--- Start of Passage to read ---

Posted on 11/11/2013 2:26:04 AM PST by markomalley

I was recently asked by the Archdiocese of Washington to lead a workshop for catechists that focused on the catechetical teachings implicit in the funeral rites of the Church. At first, I was somewhat surprised at the request. It didn’t strike me as the first sort of topic that one might speak about when speaking to catechists.

But quickly, I warmed to the topic. I have long held that the way in which we conduct ourselves at funerals, in the manner of preaching and other visible attitudes, not only teaches poorly, but is often a countersign of biblical and Church teaching on death, judgment, heaven, and hell.

The rites themselves are not flawed (though the huge number of readings can bewilder and are not of equal value or helpfulness). Rather, a whole host of problems both sociological, and related to liturgical execution, create an environment that not only obscure Catholic teaching on death, but often outright contradicts it.

In this particular blog post, I would like to lay out what I think are some of the problematic issues that surround typical funerals today. And in tomorrow’s post I would like to lay out an outline of a typical funeral sermon I preach in which I seek to remedy some of the misunderstandings that are common today.

So for today here are some problematic issues and attitudes that tend to surround funerals. I do not say that every family or parish exhibits all these problems, only that these are common in various combinations and degrees.

1. There is a basic confusion about the purpose of a funeral. Many people arrive at the parish to plan a funeral and their basic presumption is that the funeral is all about “Uncle Joe,” who he was, what he liked, etc. This then generates a whole series of, often inappropriate, requests. For example,

  1. Uncle Joe’s favorite song was “I did it my way.” Therefore we want a soloist to sing this song.
  2. Uncle Joe’s three favorite nieces want to say “a few words” about what a great uncle he was. Therefore we want them to be able to speak after communion.”
  3. Of course we all know what a great football fan Joe was, that he never missed a game, so we are going to have flowers in the team colors, want a football on a table near the altar,  and ask that a letter from the team’s front office be read in tribute after communion, and after the nieces.
  4. Also, Father, in your sermon please remember to mention Joe’s great concern for this cause, and that cause.
  5. And don’t forget to mention that he was a founding member here at St Esmerelda and the president of the Men’s club.

Well, you get the point. But of course none of this is the real purpose of a funeral at all. Like any celebration of the Sacred Liturgy, the essential purpose of the funeral is the worship of God, the proclamation of the Gospel, and the celebration of the paschal mystery. Secondarily, the Mass is offered for the repose of the soul the deceased and should invite prayer for the judgment they face, and for their ultimate and happy repose after any necessary purification.

The sacred liturgy exists to glorify God, not man, to praise the Lord, not Uncle Joe. No matter how great a guy Uncle Joe was, he doesn’t stand a chance if not for Jesus, and lots of grace and mercy. Joe needs prayer more than praise, and whatever gifts he did have, were from God. God should be thanked and praised for them.

--- End of Passage to read ---

## [Given request]
In the post on funerals, what does the writer name as the essential purpose of a funeral? List each one.

--- Start of Dataset excerpts ---

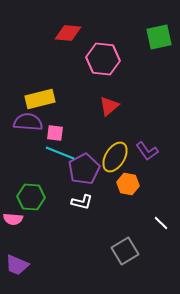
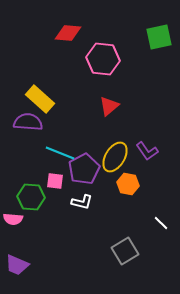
yellow rectangle: rotated 56 degrees clockwise
pink square: moved 48 px down
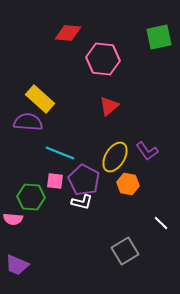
purple pentagon: moved 11 px down; rotated 16 degrees counterclockwise
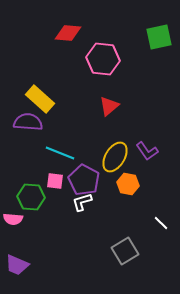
white L-shape: rotated 150 degrees clockwise
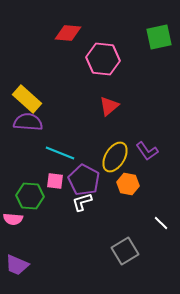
yellow rectangle: moved 13 px left
green hexagon: moved 1 px left, 1 px up
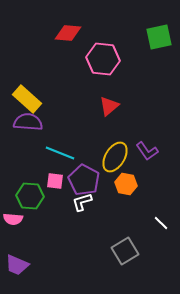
orange hexagon: moved 2 px left
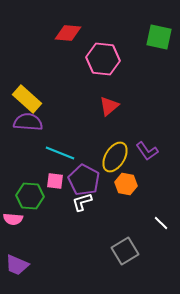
green square: rotated 24 degrees clockwise
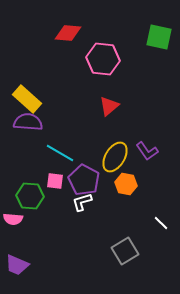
cyan line: rotated 8 degrees clockwise
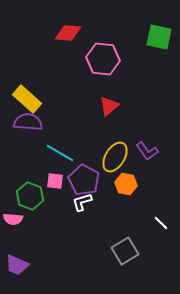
green hexagon: rotated 16 degrees clockwise
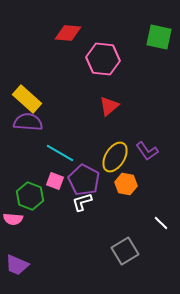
pink square: rotated 12 degrees clockwise
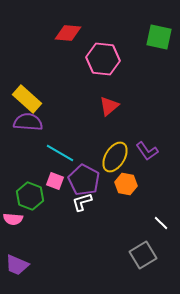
gray square: moved 18 px right, 4 px down
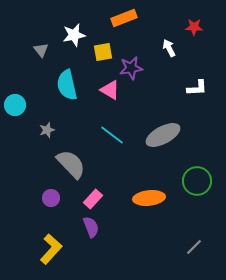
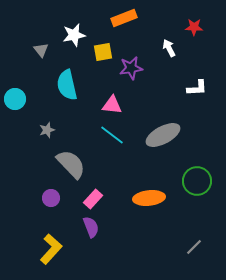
pink triangle: moved 2 px right, 15 px down; rotated 25 degrees counterclockwise
cyan circle: moved 6 px up
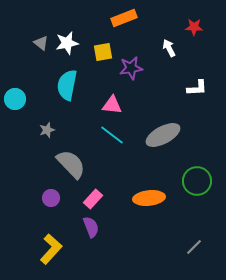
white star: moved 7 px left, 8 px down
gray triangle: moved 7 px up; rotated 14 degrees counterclockwise
cyan semicircle: rotated 24 degrees clockwise
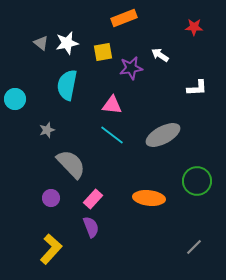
white arrow: moved 9 px left, 7 px down; rotated 30 degrees counterclockwise
orange ellipse: rotated 12 degrees clockwise
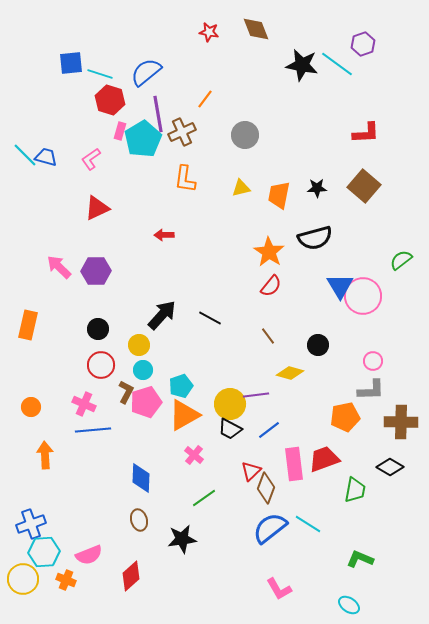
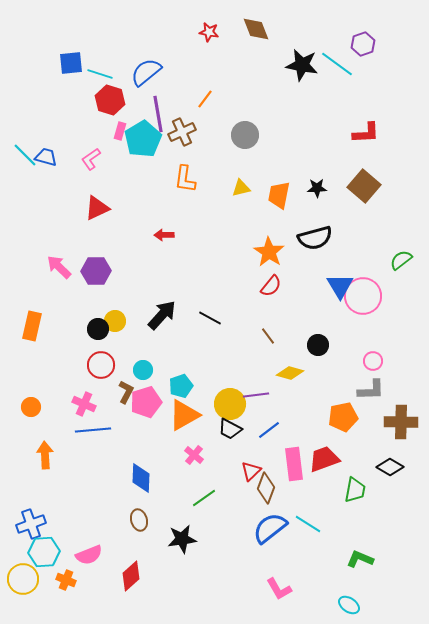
orange rectangle at (28, 325): moved 4 px right, 1 px down
yellow circle at (139, 345): moved 24 px left, 24 px up
orange pentagon at (345, 417): moved 2 px left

--- End of Dataset excerpts ---

## [Expected answer]
- The worship of God
- The proclamation of the Gospel
- The celebration of the paschal mystery